Saved data entries:
--------------------------------------------------

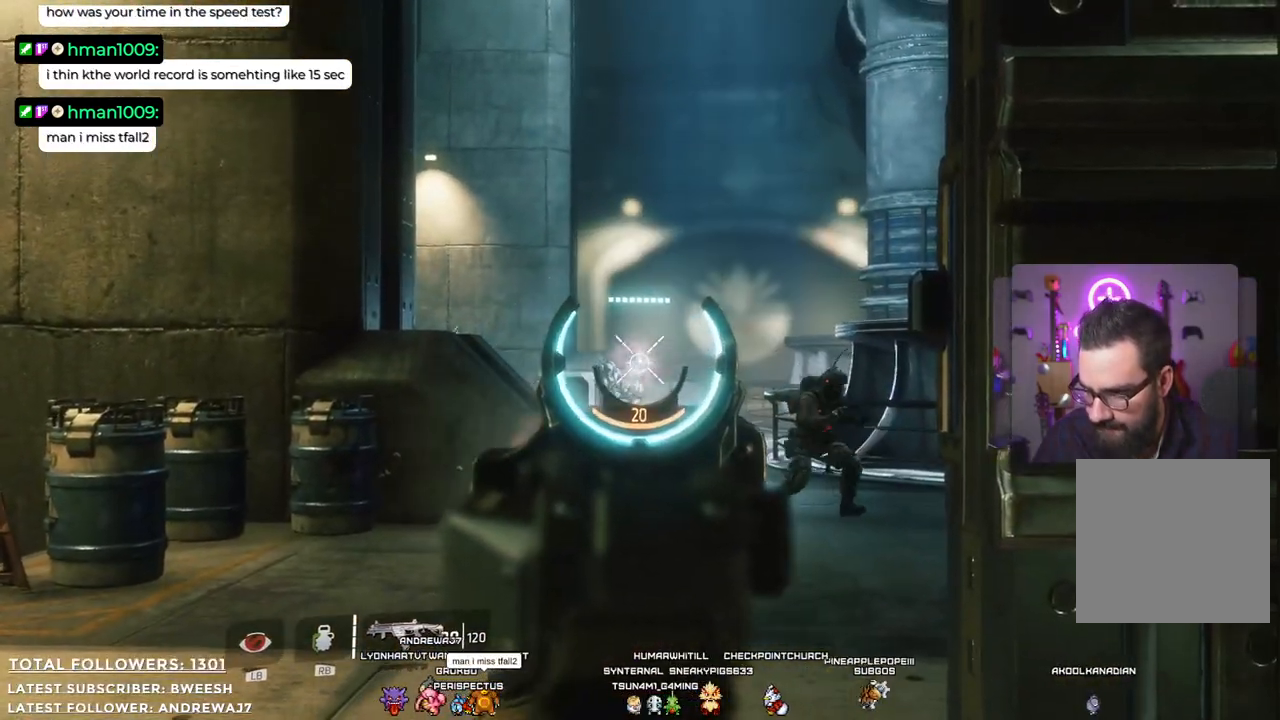
{"buttons": ["L2", "R2"], "left_stick": "center", "right_stick": "center", "events": [[34, "right_stick", "down-left"], [151, "right_stick", "center"]]}
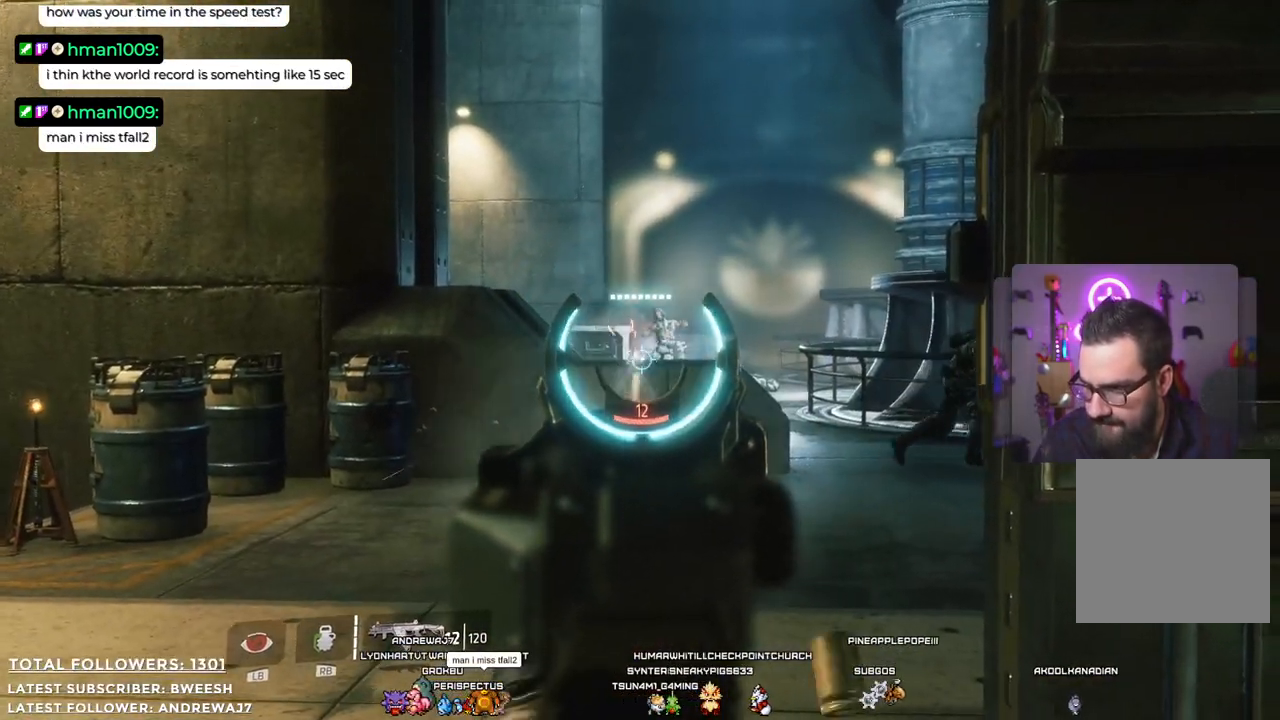
{"buttons": ["L2"], "left_stick": "center", "right_stick": "center", "events": [[50, "right_stick", "right"], [201, "right_stick", "center"], [501, "R2", "up"]]}
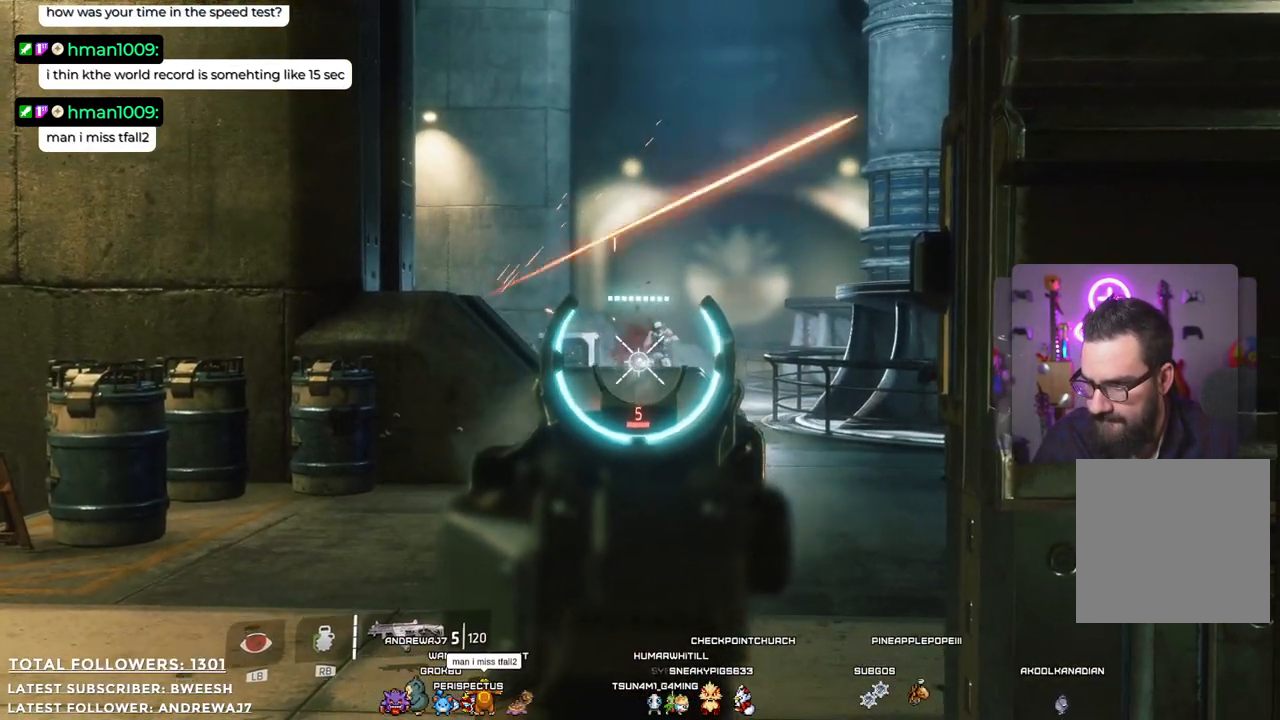
{"buttons": ["L2", "R2"], "left_stick": "left", "right_stick": "center", "events": [[318, "left_stick", "left"], [351, "right_stick", "right"], [434, "right_stick", "center"], [501, "R2", "down"]]}
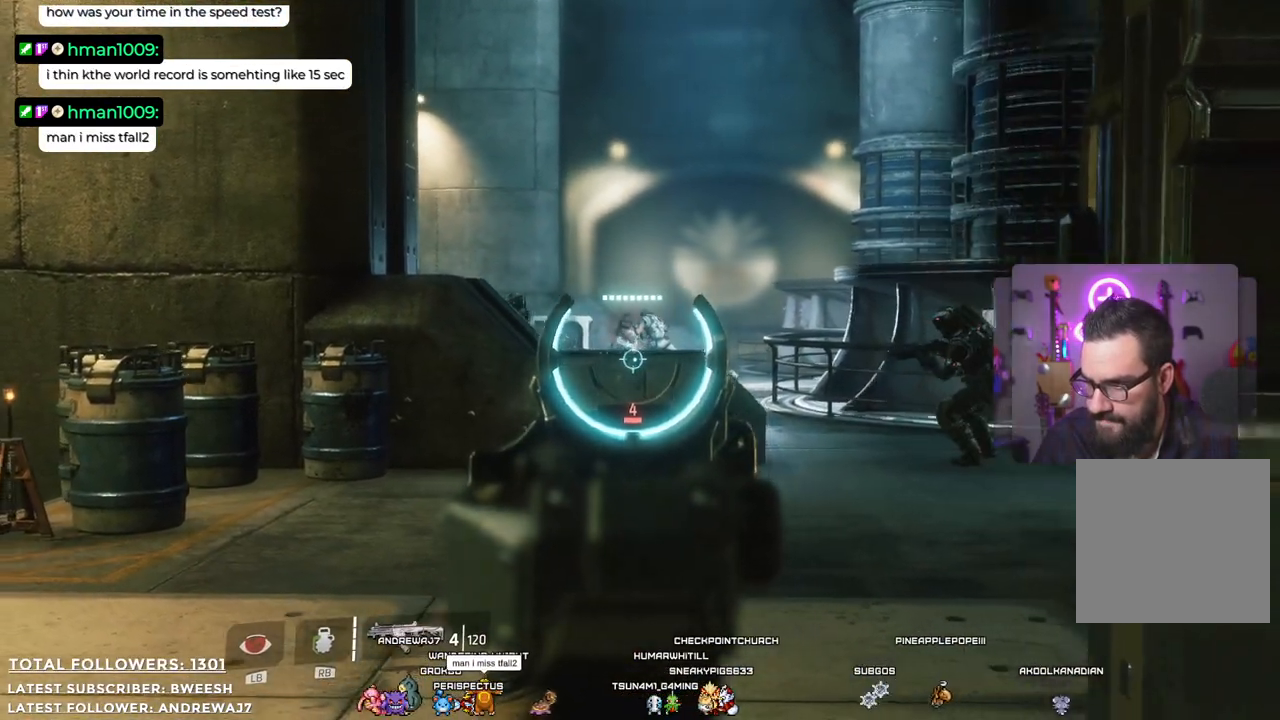
{"buttons": ["L2"], "left_stick": "down-left", "right_stick": "right", "events": [[17, "left_stick", "center"], [284, "R2", "up"], [351, "right_stick", "right"], [485, "left_stick", "down-left"]]}
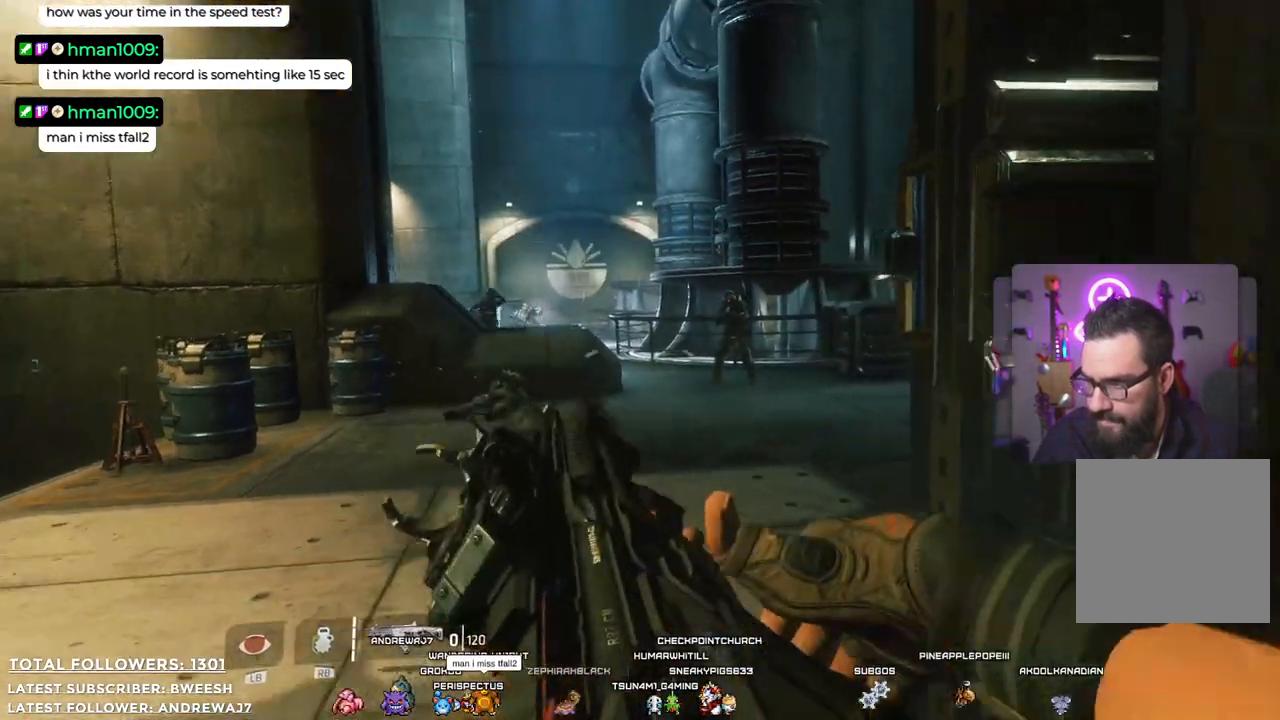
{"buttons": ["L2", "R2"], "left_stick": "center", "right_stick": "center", "events": [[150, "right_stick", "center"], [167, "R2", "down"], [484, "left_stick", "center"]]}
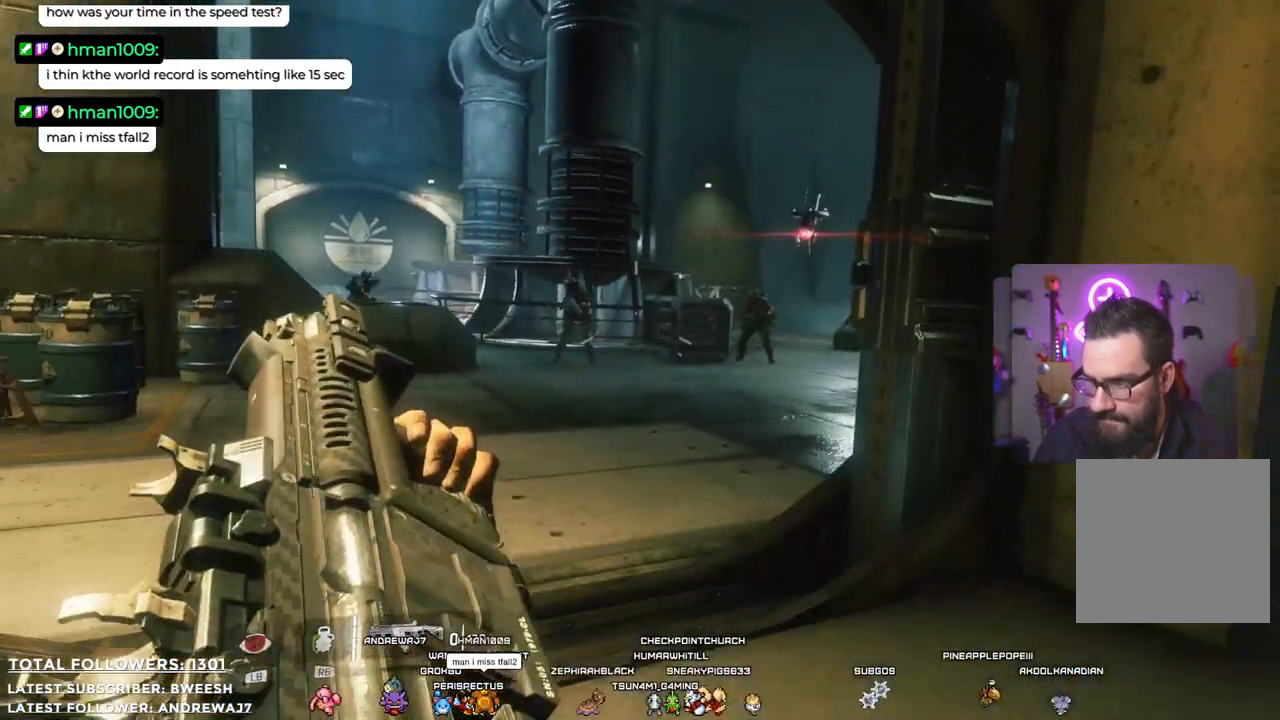
{"buttons": [], "left_stick": "down", "right_stick": "center", "events": [[134, "R2", "up"], [217, "R1", "down"], [301, "L2", "up"], [301, "R1", "up"], [367, "left_stick", "down"]]}
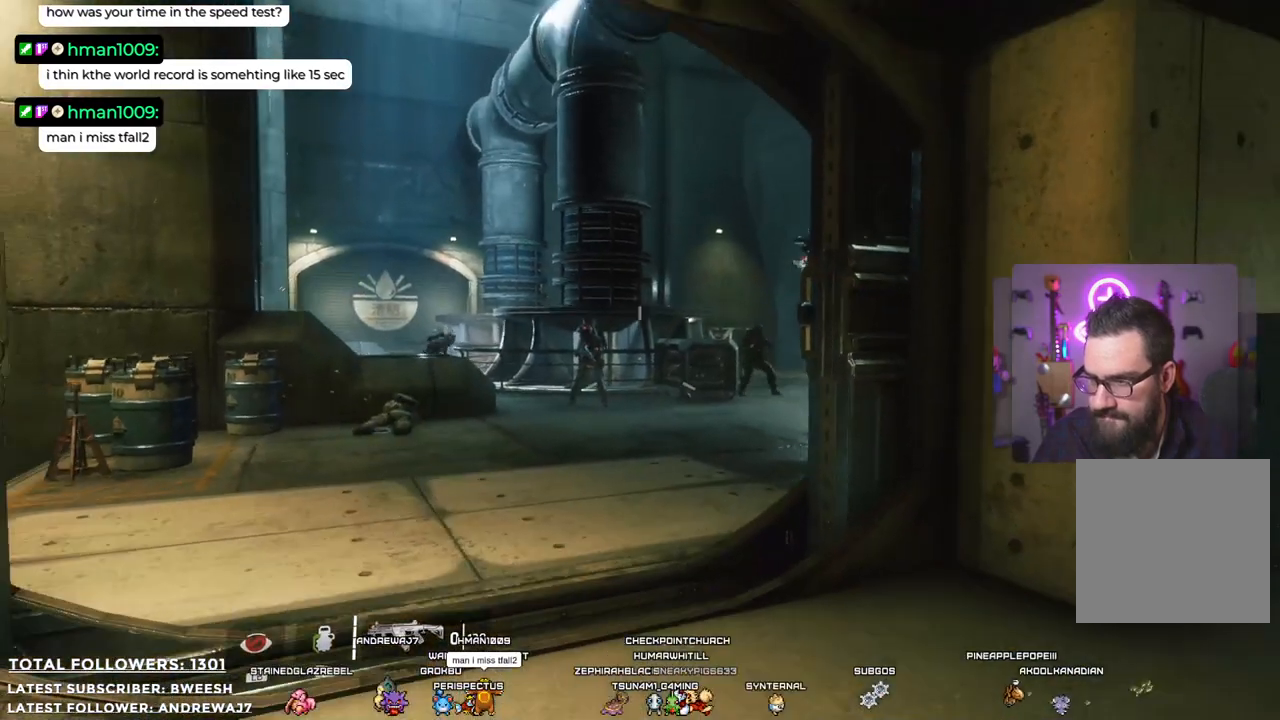
{"buttons": [], "left_stick": "up-right", "right_stick": "center", "events": [[367, "left_stick", "right"], [484, "left_stick", "up-right"]]}
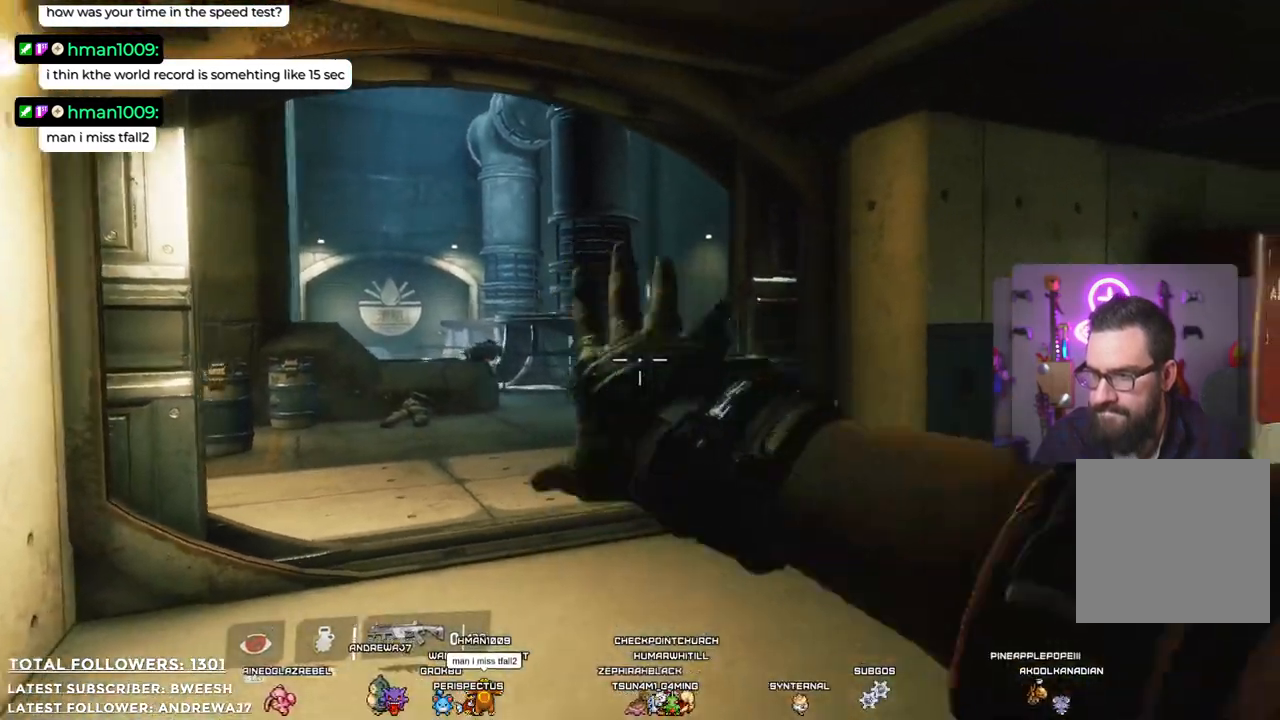
{"buttons": [], "left_stick": "up-right", "right_stick": "center", "events": []}
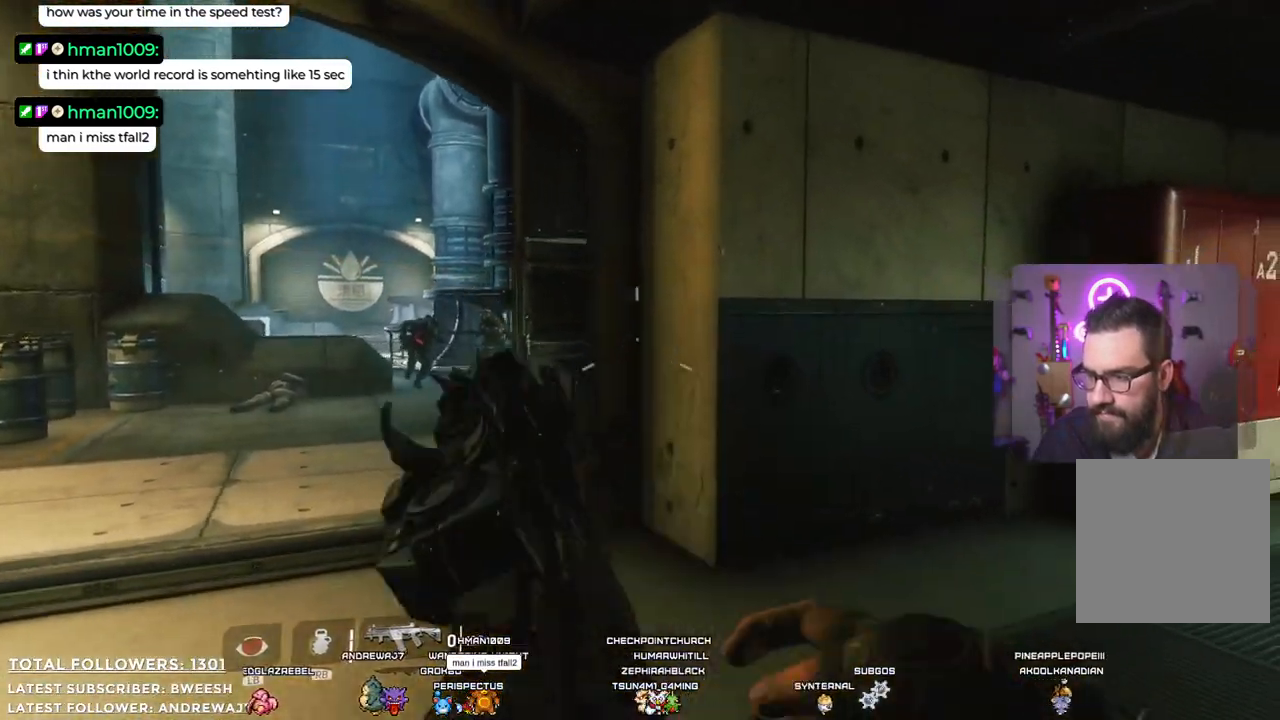
{"buttons": [], "left_stick": "right", "right_stick": "left", "events": [[167, "left_stick", "right"], [200, "right_stick", "left"]]}
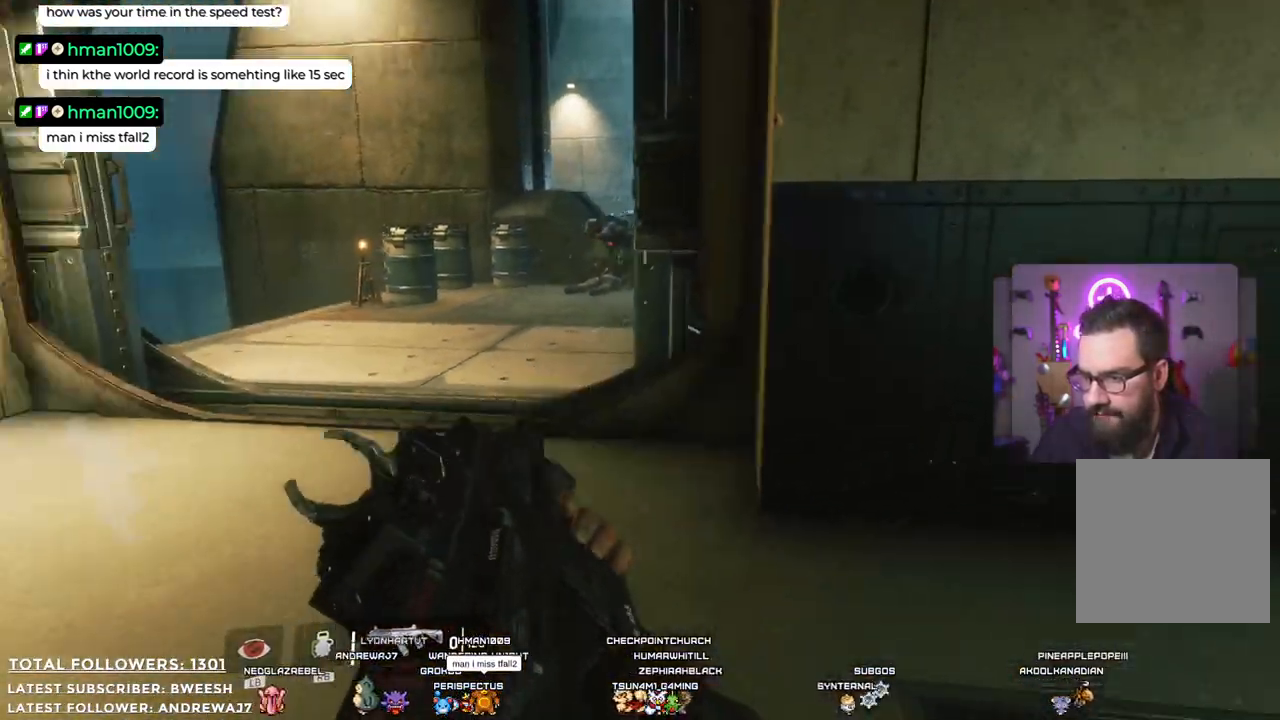
{"buttons": ["L2"], "left_stick": "down", "right_stick": "up", "events": [[100, "L2", "down"], [117, "right_stick", "center"], [367, "left_stick", "down-right"], [417, "right_stick", "up"], [501, "left_stick", "down"]]}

--------------------------------------------------

Locate the word "center" in the records and collect each line it appears in.

Completed exercise ▸
{"buttons": ["L2", "R2"], "left_stick": "center", "right_stick": "center", "events": [[34, "right_stick", "down-left"], [151, "right_stick", "center"]]}
{"buttons": ["L2"], "left_stick": "center", "right_stick": "center", "events": [[50, "right_stick", "right"], [201, "right_stick", "center"], [501, "R2", "up"]]}
{"buttons": ["L2", "R2"], "left_stick": "left", "right_stick": "center", "events": [[318, "left_stick", "left"], [351, "right_stick", "right"], [434, "right_stick", "center"], [501, "R2", "down"]]}
{"buttons": ["L2"], "left_stick": "down-left", "right_stick": "right", "events": [[17, "left_stick", "center"], [284, "R2", "up"], [351, "right_stick", "right"], [485, "left_stick", "down-left"]]}
{"buttons": ["L2", "R2"], "left_stick": "center", "right_stick": "center", "events": [[150, "right_stick", "center"], [167, "R2", "down"], [484, "left_stick", "center"]]}
{"buttons": [], "left_stick": "down", "right_stick": "center", "events": [[134, "R2", "up"], [217, "R1", "down"], [301, "L2", "up"], [301, "R1", "up"], [367, "left_stick", "down"]]}
{"buttons": [], "left_stick": "up-right", "right_stick": "center", "events": [[367, "left_stick", "right"], [484, "left_stick", "up-right"]]}
{"buttons": [], "left_stick": "up-right", "right_stick": "center", "events": []}
{"buttons": ["L2"], "left_stick": "down", "right_stick": "up", "events": [[100, "L2", "down"], [117, "right_stick", "center"], [367, "left_stick", "down-right"], [417, "right_stick", "up"], [501, "left_stick", "down"]]}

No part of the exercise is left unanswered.